Cette table est emblématique des travaux menés par Jean-François Dingjian sur la façon de détourner des procédés industriels au profit de l’univers domestique. Elle est réalisée en carbure de silicium, un matériau utilisé en astronomie pour des instruments d’observation, comme les miroirs des satellites de grandes dimensions. C’est le matériau et le mode de production mêmes qui donnent naissance à l’objet. Partir des procédés de fabrication et des processus liés à la production industrielle est une tendance de plus en plus courante chez les designers de la génération de Jean-François Dingjian.

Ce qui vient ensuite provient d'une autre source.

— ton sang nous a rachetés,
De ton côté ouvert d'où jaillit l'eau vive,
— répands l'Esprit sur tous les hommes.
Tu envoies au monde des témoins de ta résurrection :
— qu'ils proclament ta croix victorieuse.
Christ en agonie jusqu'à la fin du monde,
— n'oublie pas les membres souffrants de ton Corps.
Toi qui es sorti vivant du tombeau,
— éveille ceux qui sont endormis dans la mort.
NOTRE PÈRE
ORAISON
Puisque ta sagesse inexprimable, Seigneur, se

Chair_ONE fait partie des pièces de design qui, au début du XXIe siècle, se distinguent par l’emploi de matériaux inhabituels dans le domaine du mobilier. Chair_ONE est une pièce marquante par l’usage du béton, matériau de l’architecture. La recherche d’un langage formel renouvelé, mais aussi l’expérimentation de matériaux inédits ou de nouveaux procédés de fabrication sont l’apanage du travail de Konstantin Grcic.
Horloge Grandfather Clock
Marteen Baas (né en 1978)
Pays-Bas, 2009
MDF (Medium Density Fiberboard, placage de cerisier) verni, résine, vidéo
H. : 214 cm - L. : 70 cm - Prof. : 50 cm
Achat à l’artiste grâce au mécénat du Cercle Design 20/21, 2012
Real Time est une série de vidéos imaginée en 2009 mettant en scène des acteurs indiquant l’heure. Ici, le petit film tient lieu de cadran d’horloge, la vidéo montrant un homme actionnant lui-même les aiguilles de l’horloge. Le concept Real Time, dont fait partie Grandfather Clock, constitue une nouvelle étape dans le travail de Maarten Baas, désormais à la frontière entre design et performance. Il est caractéristique de cette voie nouvelle que prend le design dans les années 2000 : une conception du design s’ouvrant à d’autres disciplines et non plus spécifiquement tourné vers l’objet.
Suspension Vertigo
Constance Guisset (née en 1976) ; édition Petite Friture
La suspension Vertigo est un bel exemple des objets de design qui font le succès de maisons d’édition comme Petite Friture qui se développent vers 2010 et de leur collaboration avec de nombreux nouveaux talents du design. Cette suspension est également caractéristique des objets aériens, animés et accueillants imaginés par Constance Guisset.